What the exercise asks. What you return should match the entries below exactly, only without the images.

(Before and after images)
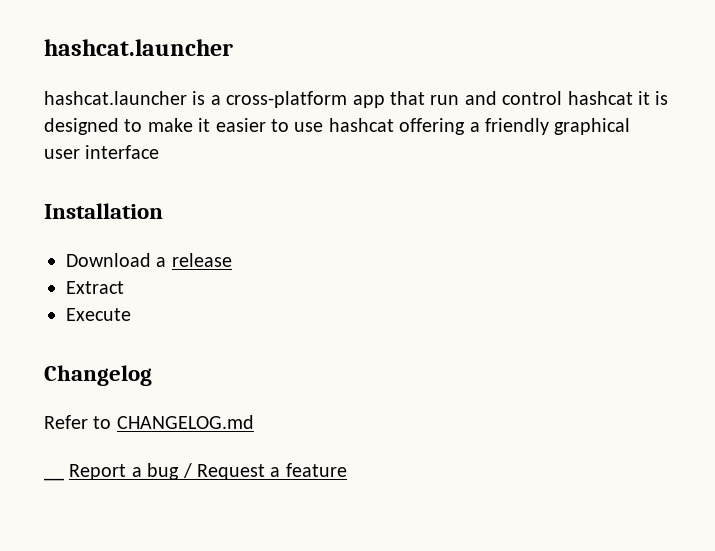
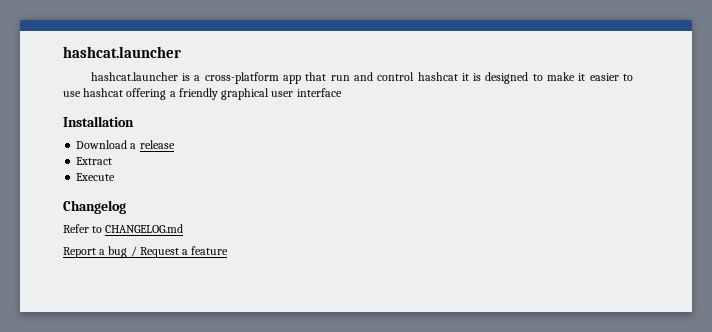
[44,477,64,481] __ -> (184, 228) none

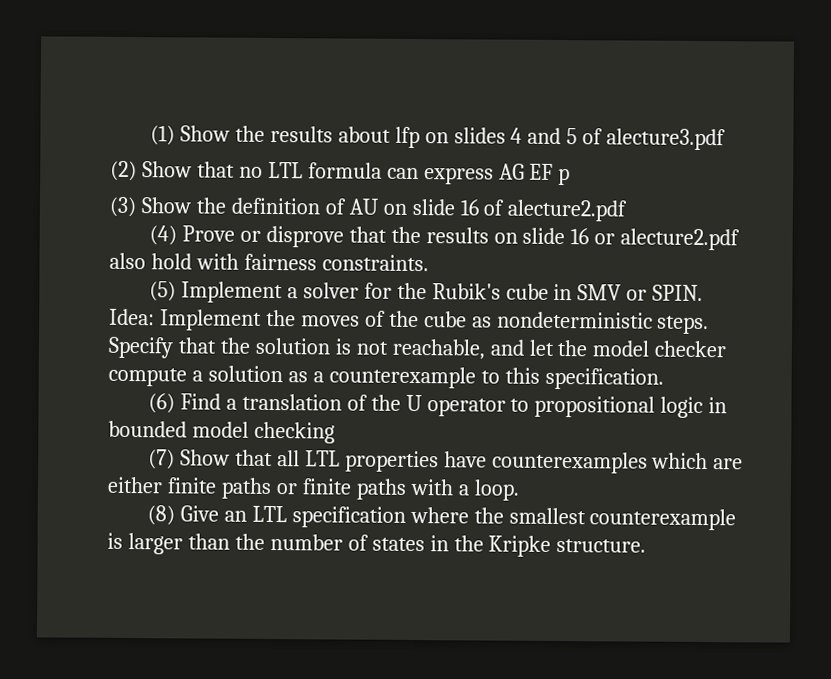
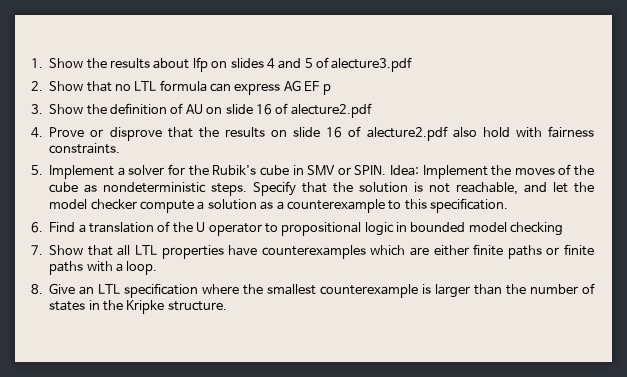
[149,125,175,146] (1) -> [31,58,43,68] 1.
[110,160,137,182] (2) -> [31,81,43,91] 2.
[109,196,136,218] (3) -> [31,104,43,114] 3.
[148,225,177,246] (4) -> [31,127,43,138] 4.
[594,233,616,245] or -> [348,126,362,137] of
[148,281,176,302] (5) -> [31,165,43,175] 5.
[147,393,175,414] (6) -> [31,222,43,233] 6.
[147,449,175,470] (7) -> [31,245,43,255] 7.
[146,505,175,526] (8) -> [31,284,43,294] 8.

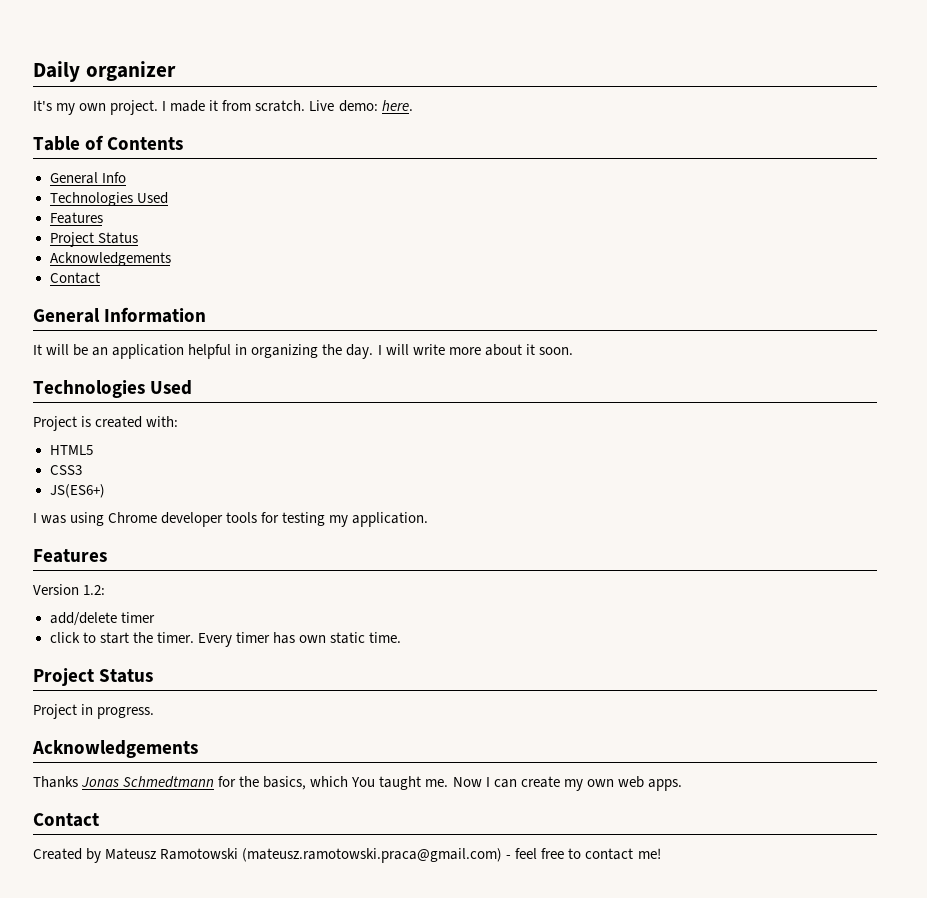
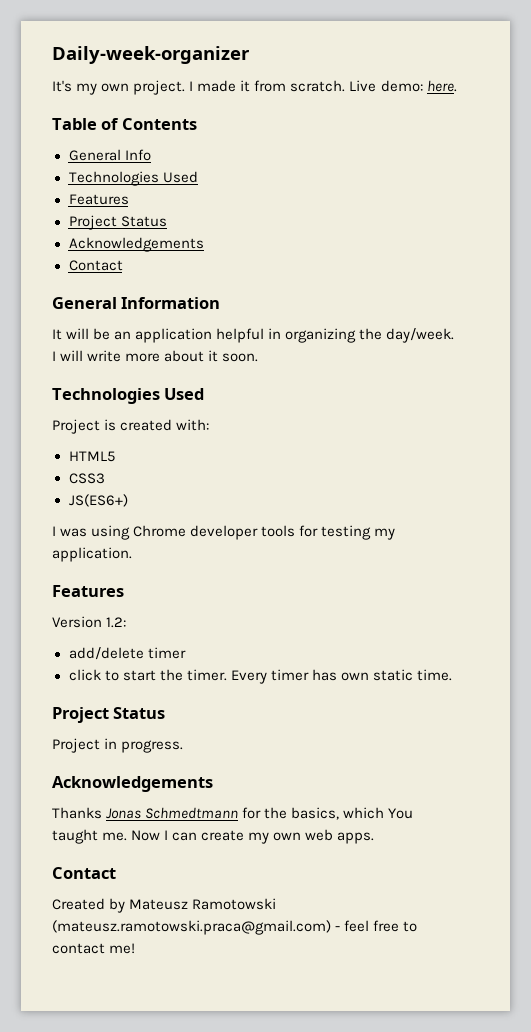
[33,61,176,82] Daily organizer -> [52,46,250,64] Daily-week-organizer
[346,344,374,359] day. -> [386,328,455,343] day/week.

Answer to the problem.
[44,477,64,481] __ -> (184, 228) none

[149,125,175,146] (1) -> [31,58,43,68] 1.
[110,160,137,182] (2) -> [31,81,43,91] 2.
[109,196,136,218] (3) -> [31,104,43,114] 3.
[148,225,177,246] (4) -> [31,127,43,138] 4.
[594,233,616,245] or -> [348,126,362,137] of
[148,281,176,302] (5) -> [31,165,43,175] 5.
[147,393,175,414] (6) -> [31,222,43,233] 6.
[147,449,175,470] (7) -> [31,245,43,255] 7.
[146,505,175,526] (8) -> [31,284,43,294] 8.

[33,61,176,82] Daily organizer -> [52,46,250,64] Daily-week-organizer
[346,344,374,359] day. -> [386,328,455,343] day/week.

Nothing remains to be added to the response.